◆ **Task to carry out**
Report every line below that has the string "mongo" in it.
[Material for this task — start]
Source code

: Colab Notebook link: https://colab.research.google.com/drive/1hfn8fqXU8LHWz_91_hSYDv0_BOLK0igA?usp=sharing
[Material for this task — finish]
[Material for this task — start]
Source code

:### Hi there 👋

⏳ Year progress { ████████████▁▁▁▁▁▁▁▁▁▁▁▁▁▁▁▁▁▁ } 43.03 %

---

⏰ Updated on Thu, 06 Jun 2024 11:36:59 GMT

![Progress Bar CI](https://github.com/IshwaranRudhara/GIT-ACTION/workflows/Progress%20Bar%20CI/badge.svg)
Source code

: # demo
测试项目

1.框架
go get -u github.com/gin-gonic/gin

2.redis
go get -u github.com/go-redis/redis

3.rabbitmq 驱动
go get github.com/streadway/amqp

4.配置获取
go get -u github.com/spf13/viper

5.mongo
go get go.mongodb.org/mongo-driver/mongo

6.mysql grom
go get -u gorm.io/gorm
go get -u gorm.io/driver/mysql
[Material for this task — finish]
◆ **Written answer**
5.mongo
go get go.mongodb.org/mongo-driver/mongo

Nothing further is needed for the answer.